Explorer le document —
[1] Relevez toutes les espèces d'arbres citées dans le texte sur les forêts et le sol, en donnant pour chacune son nom courant et son nom latin.
[2] Répondez brièvement aux questions suivantes à partir du texte sur les forêts et le sol.
(a) Combien de forêts européennes l'étude a-t-elle examinées ?
(b) Dans quelle revue et à quelle date l'étude a-t-elle été publiée ?
(c) Quel effet le mélange de différentes espèces d'arbres a-t-il eu sur le fonctionnement du sol ?

Texte proposé —
_ _ _
Les écosystèmes du monde entier évoluent rapidement sous la pression des changements globaux tels que le réchauffement du climat, les changements d’usage des terres ou les invasions biologiques, mais ce qui se passe sous terre reste encore mal compris. On sait, par exemple, que les plantes jouent un rôle central dans les « réseaux trophiques », ces ensembles d’interactions d’ordre alimentaire entre les êtres vivants d’un écosystème. Cependant, nous connaissons encore mal la manière dont les communautés végétales, les essences d’arbres d’une forêt par exemple, influencent la circulation de la matière et de l’énergie par les interactions trophiques entre organismes du sol, tels que les microbes (champignons et bactéries) et la faune détritivore, herbivore et carnivore.
Dans notre étude récente, publiée le 6 avril dans Nature, nous nous sommes penchés sur 64 forêts européennes, sur les espèces d’arbres qui s’y trouvent et sur le problème de savoir comment celles-ci influencent l’activité du réseau trophique du sol en matière de flux d’énergie au sein de celui-ci.
Nous avons découvert que les forêts dominées par des espèces d’arbres priorisant l’acquisition des ressources (eau, nutriments et lumière) et étant ainsi capables d’une croissance rapide, comme le charme commun (Carpinus betulus) ou le bouleau verruqueux (Betula pendula), présentent une activité du réseau trophique du sol plus élevée. Ces arbres fournissent, en effet, davantage de matière organique fraîche de bonne qualité nutritive et créent des microclimats plus chauds, stimulant le métabolisme des organismes du sol et accélérant des processus comme la décomposition des matières organiques et le recyclage des nutriments du sol.
À l’inverse, les forêts dominées par des espèces d’arbres priorisant la conservation des ressources, comme le pin sylvestre (Pinus sylvestris) ou l’épicéa commun (Picea abies), et dont la capacité de croissance est ainsi plus lente, présentaient une activité du réseau trophique du sol plus faible.
En d’autres termes, l’identité des espèces et leurs « traits fonctionnels » liés à leur stratégie d’allocation des ressources au sein d’une communauté d’arbres sont plus importants qu’on ne le pensait auparavant.
Étonnamment, le simple mélange de différentes espèces d’arbres n’a pas amélioré le fonctionnement du sol – et l’a même souvent légèrement réduit – malgré l’augmentation de la croissance aérienne des arbres induit par cette diversification. Ce décalage met en lumière un point essentiel : ce qui profite aux arbres en surface ne profite pas toujours au réseau trophique souterrain.
_ _ _
Données enregistrées —
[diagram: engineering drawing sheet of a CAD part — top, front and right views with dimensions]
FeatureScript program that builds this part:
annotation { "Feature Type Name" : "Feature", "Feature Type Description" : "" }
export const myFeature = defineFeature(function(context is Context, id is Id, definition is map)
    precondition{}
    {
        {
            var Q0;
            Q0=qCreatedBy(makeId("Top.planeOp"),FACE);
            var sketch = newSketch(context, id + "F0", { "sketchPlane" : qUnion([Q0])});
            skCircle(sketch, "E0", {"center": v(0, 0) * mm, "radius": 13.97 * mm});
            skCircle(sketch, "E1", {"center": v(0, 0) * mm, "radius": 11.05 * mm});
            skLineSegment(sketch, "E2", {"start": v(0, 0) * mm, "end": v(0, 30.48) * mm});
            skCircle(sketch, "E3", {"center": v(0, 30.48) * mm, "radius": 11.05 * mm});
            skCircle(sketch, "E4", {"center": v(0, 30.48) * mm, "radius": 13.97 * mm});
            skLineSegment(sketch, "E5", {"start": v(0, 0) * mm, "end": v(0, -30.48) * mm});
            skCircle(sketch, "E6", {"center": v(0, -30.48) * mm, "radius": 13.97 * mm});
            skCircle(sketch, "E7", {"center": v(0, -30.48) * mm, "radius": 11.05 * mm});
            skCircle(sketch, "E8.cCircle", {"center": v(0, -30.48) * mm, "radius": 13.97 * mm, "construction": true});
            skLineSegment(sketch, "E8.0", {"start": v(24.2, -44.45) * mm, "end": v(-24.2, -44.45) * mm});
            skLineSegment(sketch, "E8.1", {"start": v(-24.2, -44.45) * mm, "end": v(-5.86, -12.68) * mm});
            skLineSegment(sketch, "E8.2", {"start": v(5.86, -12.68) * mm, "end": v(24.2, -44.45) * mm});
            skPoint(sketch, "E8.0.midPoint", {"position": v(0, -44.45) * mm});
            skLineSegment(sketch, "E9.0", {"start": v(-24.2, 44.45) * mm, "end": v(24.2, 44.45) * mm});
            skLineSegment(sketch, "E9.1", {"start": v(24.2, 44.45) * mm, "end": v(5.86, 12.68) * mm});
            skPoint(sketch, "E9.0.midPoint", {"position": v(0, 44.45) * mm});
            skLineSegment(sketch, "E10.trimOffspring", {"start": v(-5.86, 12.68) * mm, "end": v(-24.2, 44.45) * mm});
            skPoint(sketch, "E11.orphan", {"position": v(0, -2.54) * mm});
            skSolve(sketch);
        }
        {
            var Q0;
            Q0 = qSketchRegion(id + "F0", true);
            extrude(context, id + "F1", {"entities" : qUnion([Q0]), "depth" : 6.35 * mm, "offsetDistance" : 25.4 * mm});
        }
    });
_ _ _
Réponses par numéro —
[1]
- charme commun (Carpinus betulus)
- bouleau verruqueux (Betula pendula)
- pin sylvestre (Pinus sylvestris)
- épicéa commun (Picea abies)

[2]
(a) 64 forêts européennes.
(b) Dans Nature, le 6 avril.
(c) Il ne l'a pas amélioré et l'a même souvent légèrement réduit.